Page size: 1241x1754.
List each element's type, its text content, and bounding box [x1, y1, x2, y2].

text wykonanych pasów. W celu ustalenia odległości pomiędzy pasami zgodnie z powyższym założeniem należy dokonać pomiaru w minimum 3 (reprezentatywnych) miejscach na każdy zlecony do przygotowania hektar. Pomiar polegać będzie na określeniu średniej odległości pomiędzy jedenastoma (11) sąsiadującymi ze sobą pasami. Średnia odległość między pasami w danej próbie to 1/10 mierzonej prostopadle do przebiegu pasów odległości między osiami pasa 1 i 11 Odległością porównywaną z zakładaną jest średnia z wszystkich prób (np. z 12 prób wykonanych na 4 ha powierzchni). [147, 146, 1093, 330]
^^^^
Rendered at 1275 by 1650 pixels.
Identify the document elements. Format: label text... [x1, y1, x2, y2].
^^^^
__DIRECTIONS FOR THIS TASK__.
Retype word for word everything in the listing above from the line that holds "Rendered at 1275 by 1650 pixels." down to the line that holds "Identify the document". Keep both end lines and leave out the rest.

__RESPONSE BOX__.
Rendered at 1275 by 1650 pixels.
Identify the document elements. Format: label text... [x1, y1, x2, y2].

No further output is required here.